República: o busto e o 'marketing'
Foi por este post aqui mais abaixo, do Sérgio de Almeida Correia, que fiquei a saber que o escultor João Cutileiro defende a mudança do busto da República. O País parece não estar muito interessado nisso e a verdade é que os portugueses têm muito mais com que se preocupar do que descobrir uma nova polémica totalmente inútil para o bem-estar nacional, cada vez mais afastado.
Na notícia que serviu de base ao post, Cutileiro diz que lhe faz «muita impressão que o nosso busto da República seja uma cópia do francês». Ora, é verdade que o busto oficial, de Simões de Almeida (sobrinho) e criado ainda antes da implantação da República (quem serviu de modelo morreu há não muitos anos), é inspirado no modelo francês da época, o que se justifica pela influência que os franceses tiveram na nossa mudança há cem anos, como um século antes também tiveram na implantação do nosso regime constitucional, quando o liberalismo pôs fim ao absolutismo.
Porém, vale a pena lembrar que os primeiros republicanos no poder deram ao busto nacional outro ar, com um objectivo bem específico. Percebendo que o poder judicial lhes era pouco favorável, mandaram executar algumas cópias que rapidamente fizeram chegar aos tribunais superiores ainda em 1911 (e que foram depois alargadas a outros), com uma característica muito especial: o rosto e postura da República intencionalmente parecidos com a deusa da Justiça, como que a fazer crer que a Justiça e a República se confundiam e estavam unidas por natureza. Esperavam eles, com isso, que o novo poder político passaria a contar com o apoio dos juízes, que se mantinham intransigentes quanto ao cumprimento das leis.
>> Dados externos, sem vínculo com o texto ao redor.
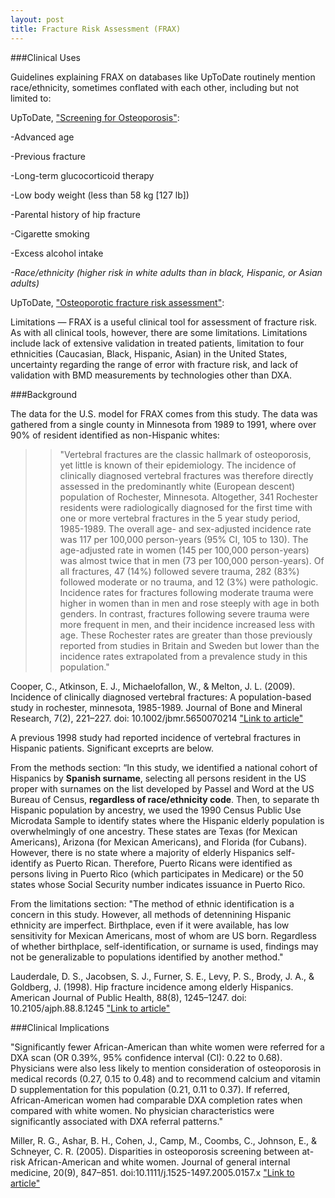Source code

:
 ```yaml
---
layout: post
title: Fracture Risk Assessment (FRAX)
---
```


###Clinical Uses

Guidelines explaining FRAX on databases like UpToDate routinely mention race/ethnicity, sometimes conflated with each other, including but not limited to:

UpToDate, ["Screening for Osteoporosis"](https://www.uptodate.com/contents/screening-for-osteoporosis?search=osteoporosis%20race&source=search_result&selectedTitle=1~150&usage_type=default&display_rank=1):

-Advanced age

-Previous fracture

-Long-term glucocorticoid therapy

-Low body weight (less than 58 kg [127 lb])

-Parental history of hip fracture

-Cigarette smoking

-Excess alcohol intake

*-Race/ethnicity (higher risk in white adults than in black, Hispanic, or Asian adults)*

UpToDate, ["Osteoporotic fracture risk assessment"](https://www.uptodate.com/contents/osteoporotic-fracture-risk-assessment?search=osteoporosis%20race&source=search_result&selectedTitle=2~150&usage_type=default&display_rank=2):

Limitations — FRAX is a useful clinical tool for assessment of fracture risk. As with all clinical tools, however, there are some limitations. Limitations include lack of extensive validation in treated patients, limitation to four ethnicities (Caucasian, Black, Hispanic, Asian) in the United States, uncertainty regarding the range of error with fracture risk, and lack of validation with BMD measurements by technologies other than DXA.

###Background

The data for the U.S. model for FRAX comes from this study. The data was gathered from a single county in Minnesota from 1989 to 1991, where over 90% of resident identified as non-Hispanic whites:

>>"Vertebral fractures are the classic hallmark of osteoporosis, yet little is known of their epidemiology. The incidence of clinically diagnosed vertebral fractures was therefore directly assessed in the predominantly white (European descent) population of Rochester, Minnesota. Altogether, 341 Rochester residents were radiologically diagnosed for the first time with one or more vertebral fractures in the 5 year study period, 1985-1989. The overall age- and sex-adjusted incidence rate was 117 per 100,000 person-years (95% CI, 105 to 130). The age-adjusted rate in women (145 per 100,000 person-years) was almost twice that in men (73 per 100,000 person-years). Of all fractures, 47 (14%) followed severe trauma, 282 (83%) followed moderate or no trauma, and 12 (3%) were pathologic. Incidence rates for fractures following moderate trauma were higher in women than in men and rose steeply with age in both genders. In contrast, fractures following severe trauma were more frequent in men, and their incidence increased less with age. These Rochester rates are greater than those previously reported from studies in Britain and Sweden but lower than the incidence rates extrapolated from a prevalence study in this population."

Cooper, C., Atkinson, E. J., Michaelofallon, W., & Melton, J. L. (2009). Incidence of clinically diagnosed vertebral fractures: A population-based study in rochester, minnesota, 1985-1989. Journal of Bone and Mineral Research, 7(2), 221–227. doi: 10.1002/jbmr.5650070214 ["Link to article"](https://www.ncbi.nlm.nih.gov/pubmed/1570766)

A previous 1998 study had reported incidence of vertebral fractures in Hispanic patients. Significant exceprts are below.

From the methods section:
“In this study, we identified a national cohort of Hispanics by **Spanish surname**, selecting all persons resident in the US proper with surnames on the list developed by Passel and Word at the US Bureau of Census, **regardless of race/ethnicity code**. Then, to separate th  Hispanic population by ancestry, we used the 1990 Census Public Use Microdata Sample to identify states where the Hispanic elderly population is overwhelmingly of one ancestry. These states are Texas (for Mexican Americans), Arizona (for Mexican Americans), and Florida (for Cubans). However, there is no state where a majority of elderly Hispanics self-identify as Puerto Rican. Therefore, Puerto Ricans were identified as persons living in Puerto Rico (which participates in Medicare) or the 50 states whose Social Security number indicates issuance in Puerto Rico.

From the limitations section:
"The method of ethnic identification is a concern in this study. However, all methods of detennining Hispanic ethnicity are imperfect. Birthplace, even if it were available, has low sensitivity for Mexican Americans, most of whom are US born. Regardless of whether birthplace, self-identification, or surname is used, findings may not be generalizable to populations identified by another method."

Lauderdale, D. S., Jacobsen, S. J., Furner, S. E., Levy, P. S., Brody, J. A., & Goldberg, J. (1998). Hip fracture incidence among elderly Hispanics. American Journal of Public Health, 88(8), 1245–1247. doi: 10.2105/ajph.88.8.1245 ["Link to article"](https://www.ncbi.nlm.nih.gov/pmc/articles/PMC1508310/pdf/amjph00020-0103.pdf)

###Clinical Implications

"Significantly fewer African-American than white women were referred for a DXA scan (OR 0.39%, 95% confidence interval (CI): 0.22 to 0.68). Physicians were also less likely to mention consideration of osteoporosis in medical records (0.27, 0.15 to 0.48) and to recommend calcium and vitamin D supplementation for this population (0.21, 0.11 to 0.37). If referred, African-American women had comparable DXA completion rates when compared with white women. No physician characteristics were significantly associated with DXA referral patterns."

Miller, R. G., Ashar, B. H., Cohen, J., Camp, M., Coombs, C., Johnson, E., & Schneyer, C. R. (2005). Disparities in osteoporosis screening between at-risk African-American and white women. Journal of general internal medicine, 20(9), 847–851. doi:10.1111/j.1525-1497.2005.0157.x ["Link to article"](https://www.ncbi.nlm.nih.gov/pmc/articles/PMC1490213/)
A ingenuidade da ideia teve pouco – se algum – sucesso. Também a maioria desses bustos em gesso aparentados com a alegoria da deusa Témis não resistiram ao tempo, mas alguns tribunais ainda conservam o seu exemplar, como acontece com o Supremo Tribunal de Justiça, e o facto histórico pode servir para que a representação da nossa República seja vista como um modelo próprio (protagonista deste episódio insólito) e não como obra importada.
Histórica é também a ingénua e gorada acção de charme daqueles republicanos junto dos magistrados judiciais, há um século. A iniciativa constitui um verdadeiro caso de marketing político, muito antes de o mundo saber o que o marketing viria a ser.